Tarefas a cumprir:
A. Resuma o trecho sobre o hua-tou em duas frases.
B. Por favor, responda às perguntas abaixo com base no trecho sobre o hua-tou:
(i) Quem "aquietava a mente"?
(ii) Qual é o hua-tou mais usado nos dias de hoje?
(iii) Que hua-tou é usado no Centro de Treinamento Ch'an?

Trecho:

------------------------------------

Nos tempos antigos, os Patriarcas e os Ancestrais apontavam diretamente à mente para a realização da própria-natureza e para a obtenção da Budeidade. Como Bodidarma que "aquietava a mente" e o Sexto Patriarca que apenas falava sobre a percepção da própria-natureza, todos eles defendiam o completo conhecimento disso e não havia mais nada a fazer. Eles não recomendavam prestar atenção ao hua-tou, mas com o tempo descobriram que os homens não eram mais confiáveis, não estavam munidos de uma tenaz determinação, utilizavam artimanhas e jactavam-se de possuir as gemas preciosas que na realidade pertenciam aos outros. Por essas várias razões os Ancestrais foram obrigados a fundar suas próprias seitas, cada uma com seus próprios métodos e daí a técnica do hua-tou.
Há inúmeros hua-tou, mas o mais usado nos dias de hoje é: "Quem está repetindo o nome de Buda?". (No Centro de Treinamento Ch’an usamos o hua-tou: “Pára!”).

------------------------------------

Registros listados:
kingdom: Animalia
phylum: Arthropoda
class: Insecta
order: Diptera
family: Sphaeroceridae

------------------------------------

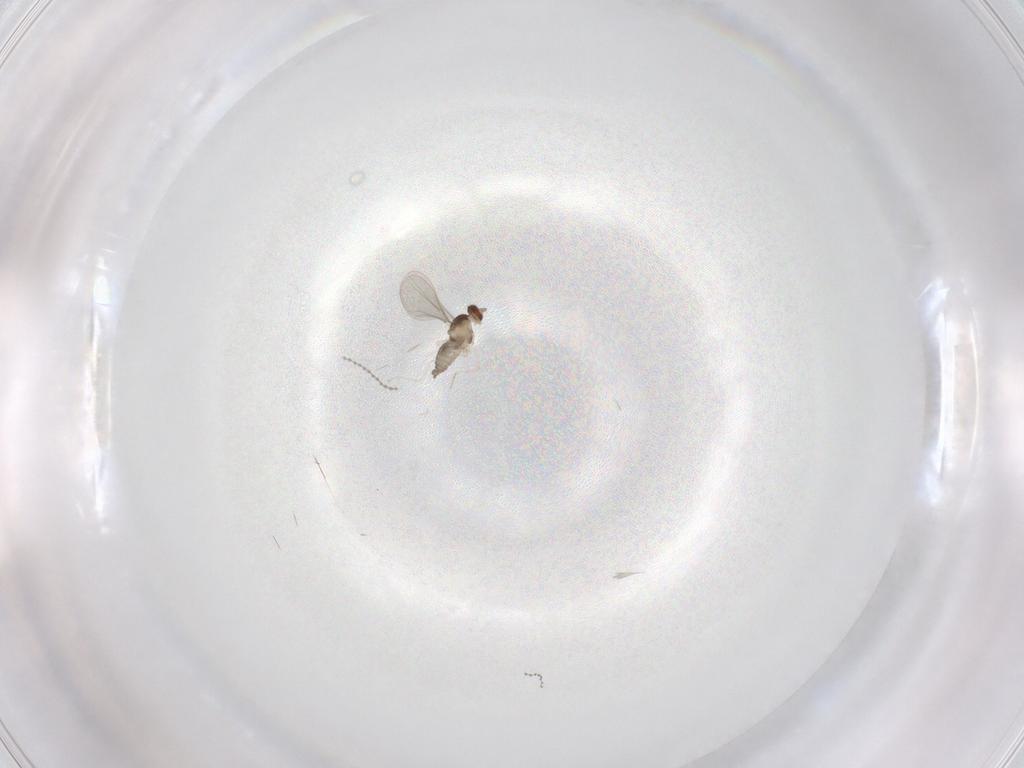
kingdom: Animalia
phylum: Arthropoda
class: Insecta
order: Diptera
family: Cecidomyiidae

------------------------------------

Respostas das tarefas:
A. Os antigos Patriarcas e Ancestrais apontavam diretamente à mente para a realização da própria-natureza e não recomendavam o hua-tou, mas, ao descobrirem que os homens já não eram confiáveis nem tinham tenaz determinação, foram obrigados a fundar suas próprias seitas, cada uma com seus métodos, e daí surgiu a técnica do hua-tou. Há inúmeros hua-tou, e o mais usado hoje é "Quem está repetindo o nome de Buda?".

B.
(i) Bodidarma.
(ii) "Quem está repetindo o nome de Buda?"
(iii) "Pára!"